Compounding: There are basically two types of friction material used for clutch lining. These are organic and metallic. The organic is best for all around use. The metallic is preferred by some for severe duty applications but requires high spring pressures and is hard on the flywheel and pressure plate friction surfaces.

Clutch plate will invariably compounded with nitrile Rubber (NBR) to take care of contamination due to lubricants grease in the service condition. An important factor in the properties of NBR is the ratio of acrylonitrile groups to butadiene groups  (Fig.11)in the polymer backbone, referred to as the ACN content.

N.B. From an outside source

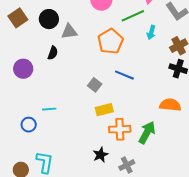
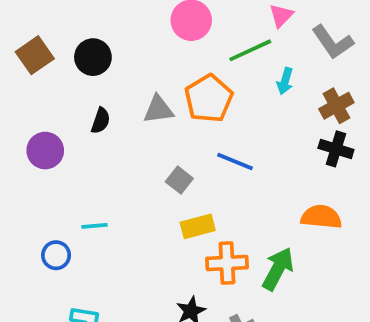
gray triangle: (69, 32) -> (158, 109), moved

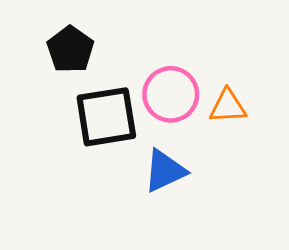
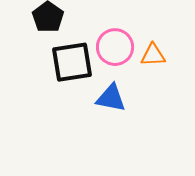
blue triangle: (165, 171) -> (111, 98), turned 36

Fig.11: Chemical structure of NBR

The lower the ACN content, the lower the glass transition temperature; however, the higher the ACN content, the better resistance the polymer will have to nonpolar solvents (mineral oil, petroleum oils, propane, kerosene, and diesel fuel). Most applications requiring both solvent resistance and low temperature flexibility require an ACN content of 33%.

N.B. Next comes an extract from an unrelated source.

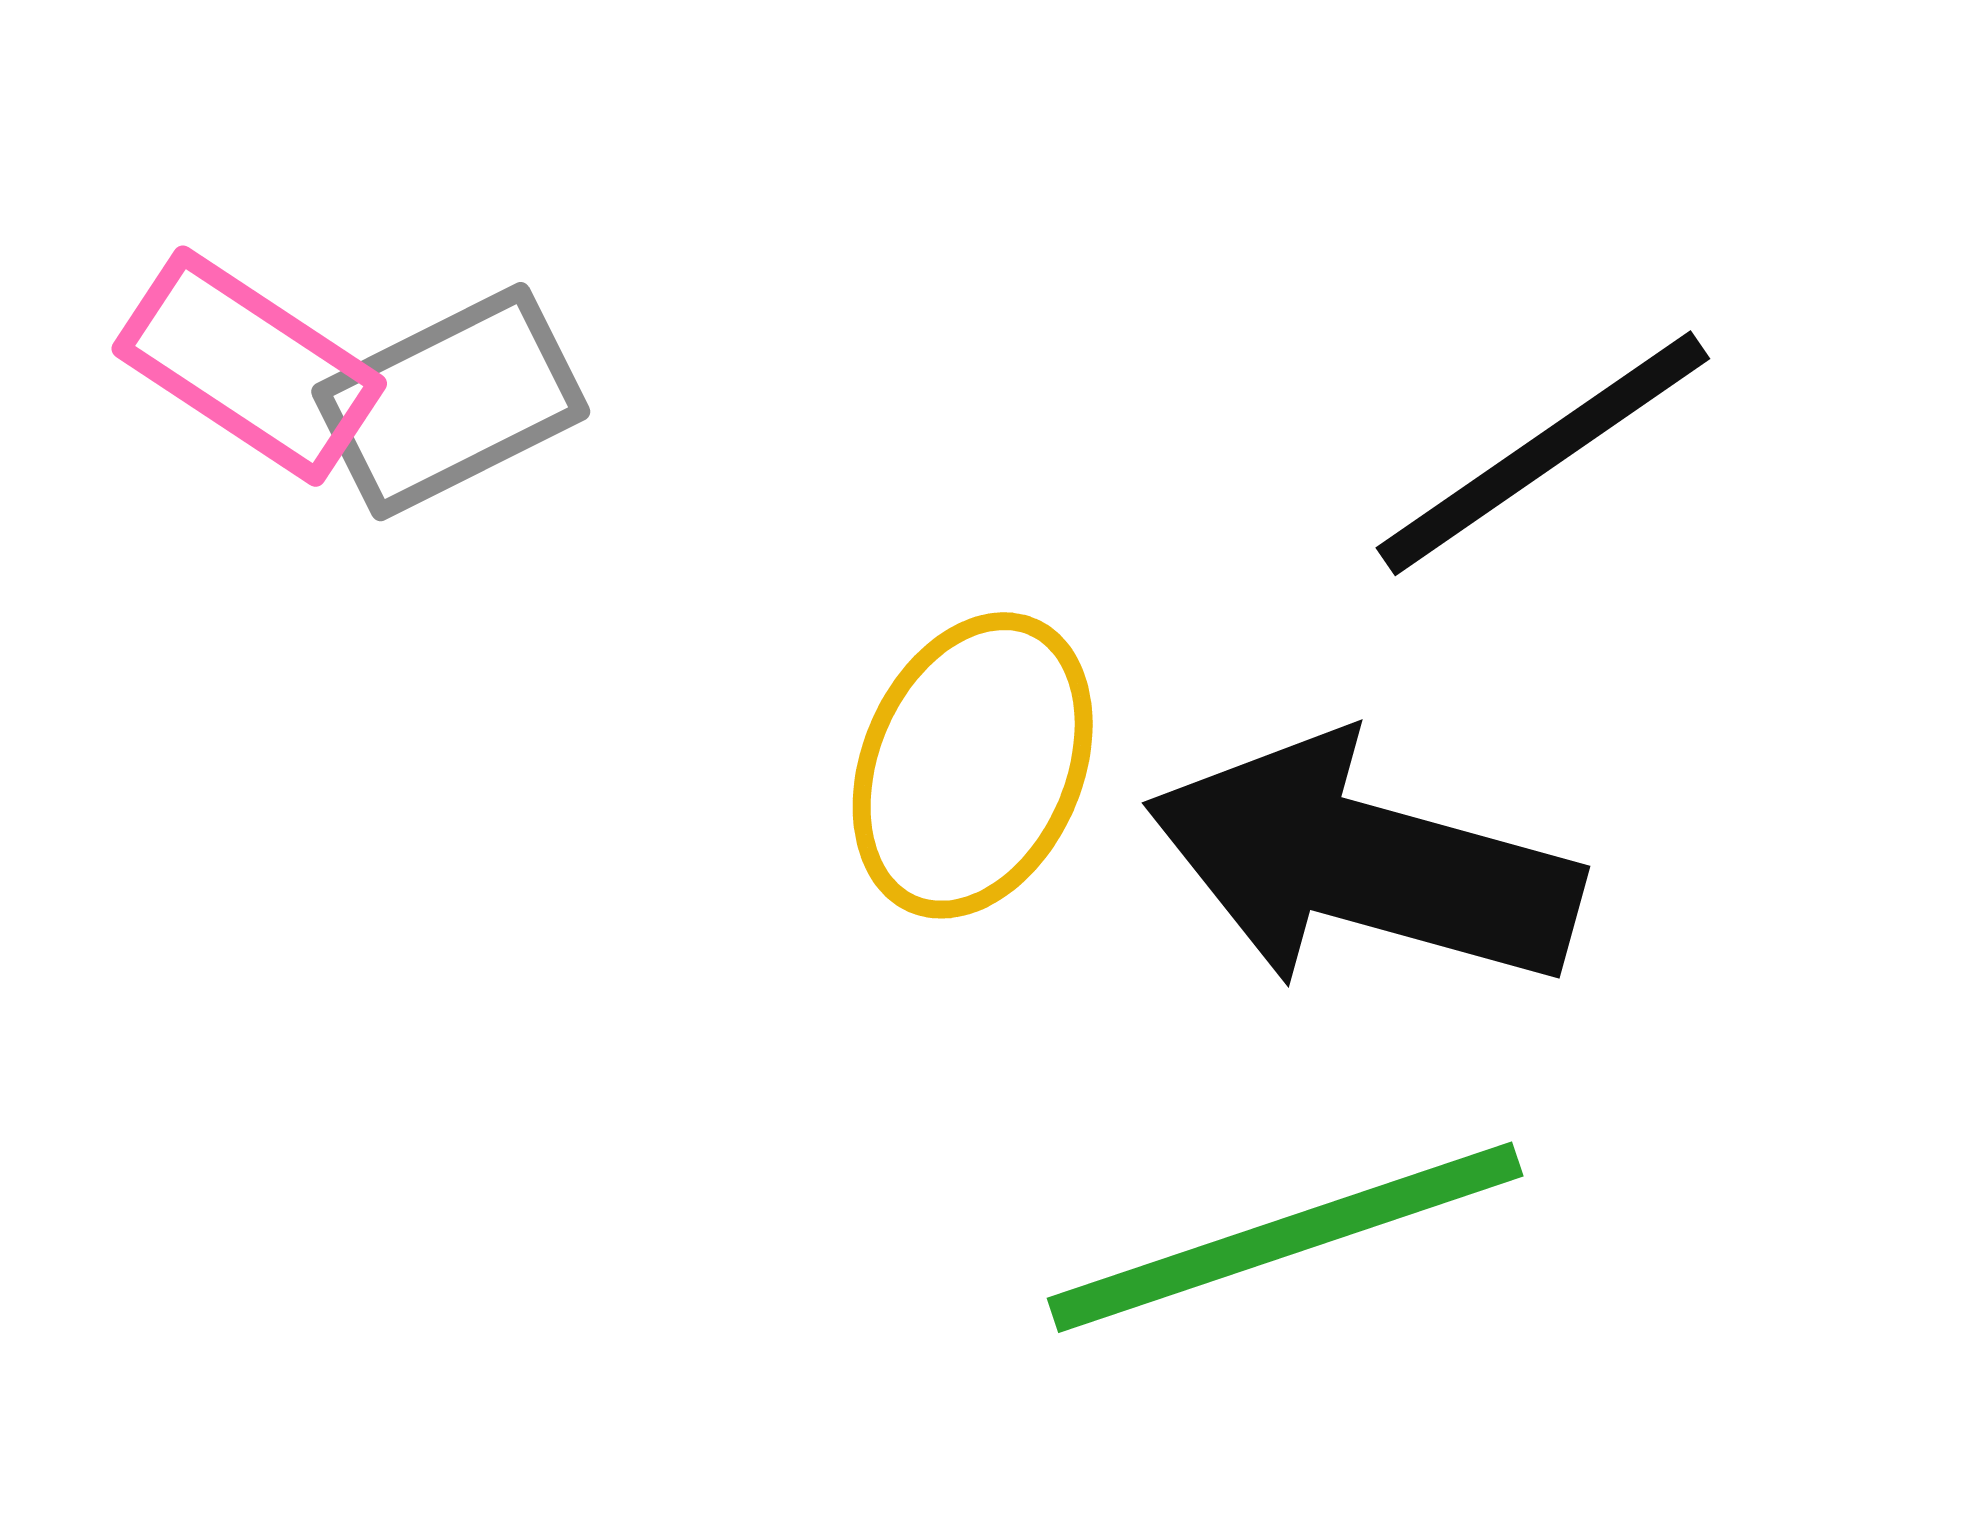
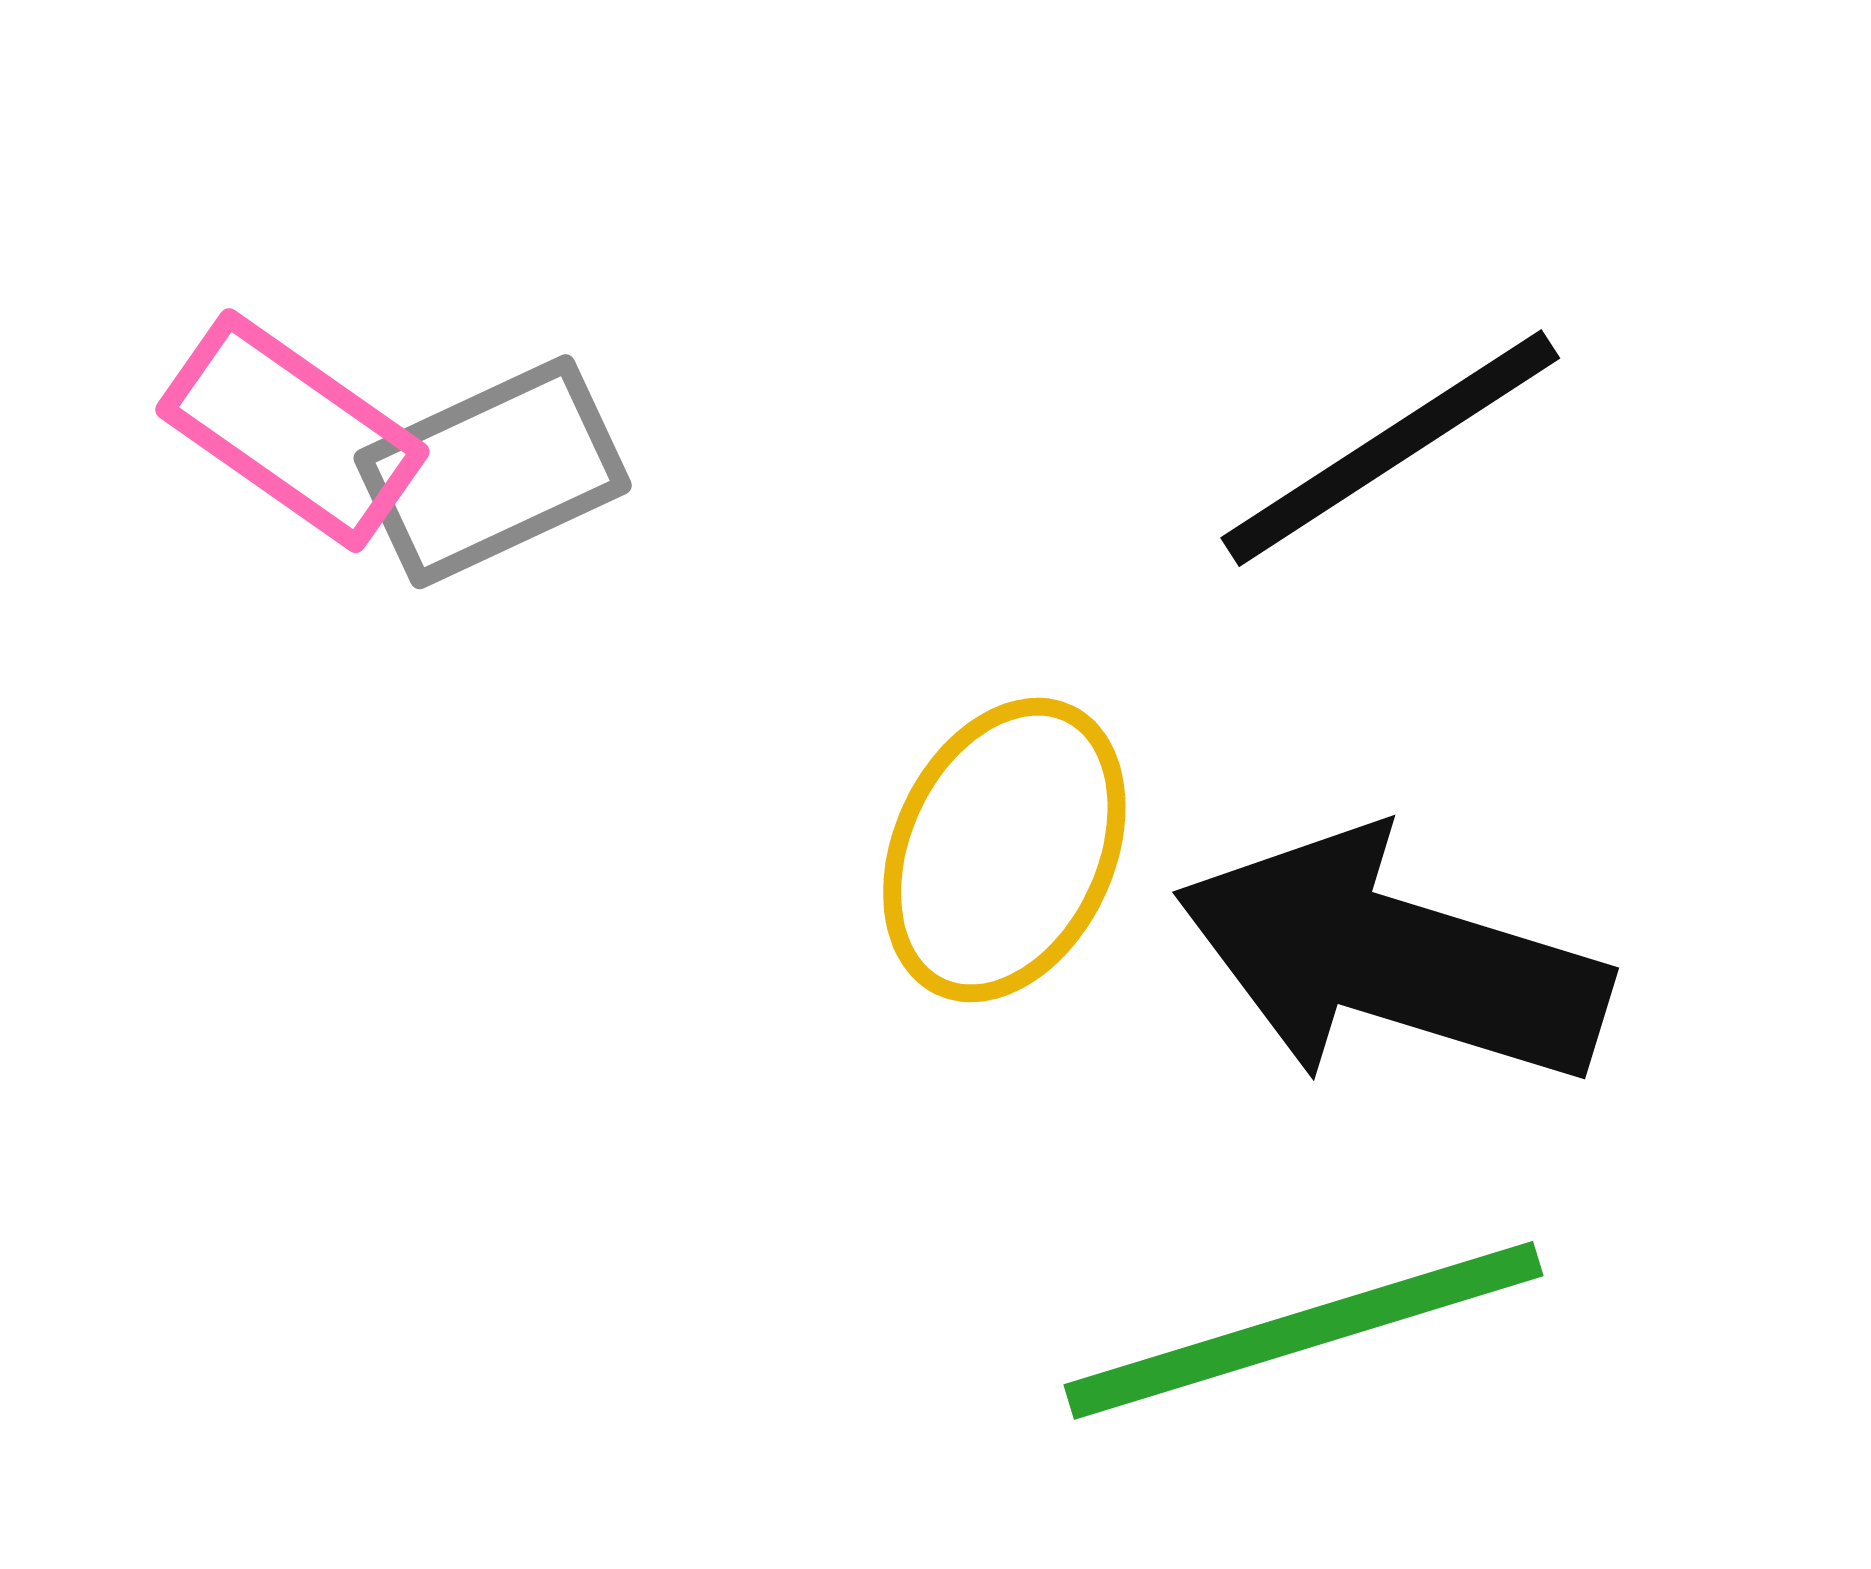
black line: (1543, 453) -> (1390, 448), moved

Table-1: Clutch Lining Compound

The uses of nitrile rubber include disposable non-latex gloves, automotive transmission belts, hoses, O rings, gaskets, oil seals, V belts, synthetic leather, printer’s form rollers, and as cable jacketing etc. Most importantly, it is also used in clutch lining and brake pad lining. Higher acrylonitrile contents increase solvent resistance but decrease low-temperature flexibility , therefore. NBR with ACN content of 33% will be perfect choice for clutch plate rubber  compounding.

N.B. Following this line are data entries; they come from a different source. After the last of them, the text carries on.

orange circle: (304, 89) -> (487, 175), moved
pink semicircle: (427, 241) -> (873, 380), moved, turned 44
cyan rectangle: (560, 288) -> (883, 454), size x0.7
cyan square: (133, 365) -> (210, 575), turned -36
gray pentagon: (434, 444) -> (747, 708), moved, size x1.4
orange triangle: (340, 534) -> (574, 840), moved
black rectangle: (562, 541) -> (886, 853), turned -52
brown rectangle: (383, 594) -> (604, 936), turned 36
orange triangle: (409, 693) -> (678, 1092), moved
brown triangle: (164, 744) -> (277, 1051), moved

In brake pads, the metal is cut into shape separately and then the rubberized liner is added with glue or bonded with rubber metal bonding.In clutch lining the metallic luster is made by steel or copper wire. Rubber-metal bonding with copper is much better than steel, yet, due to higher cost of copper, steel wire is preferred in most cases.

Fig.12: Freshly cured clutch Plate
Fig 12

Including NBR which acts as binder of high volume of fillers like fiberglass, Kevlar, some type of metal wool (copper,steeletc), reinforcing carbon, graphite, silicates etc. (Table-1).

Use of Asbestos has been restricted in developed countries due to toxic gas generation and it is replaced by chopped Kevlar fiber instead. Rubberized metallic clutch plate is  made in five steps.

First the master batch is made adding all ingredients other than curatives (Table-1).The mixed rubber are then dissolved in toluene. The mother batch is generally viscous. Around 15% of total solid content is made in a separate container by diluting the mother batch with solvent (toluene).

Fig.13 :Clutch Plate with Spring

Here the desired dose of sulphur and accelerators are added and mixed well to make the final rubber solution.

From the creel room different wire having different diameter (as per the strength requirement of the plate) is passed through the rubber solution and they are passed onward through hot air to dry up solvent before they are wind up on spool with desired diameter. Number of turn on the spool depends on the weight and thickness of the of the finished clutch plate.

Fig 13

These rubberized coiled metallic wire is then compressed in a heated hydraulically operated compression molding press, having auto bumping facility to make the metallic clutch plate. During molding sufficient number of bumping is given on the mold to avoid any air entrapment that will be discarded as off-spec material.

Fig.14: The entire Assembly of Clutch Plate

Freshly cured clutch Plate (Fig.12), which will have friction material riveted to each side, is then trimmed off after cooling and then other accessories are added after trimming the plate to final finish on cooling (Fig.13).

The major accessories attached are metallic springs, that can provide high spring pressures and is hard on the flywheel and pressure plate friction surfaces.

The entire clutch assembly is made when the clutch plated is attached with flywheel and Pressure Plate (Fig.14).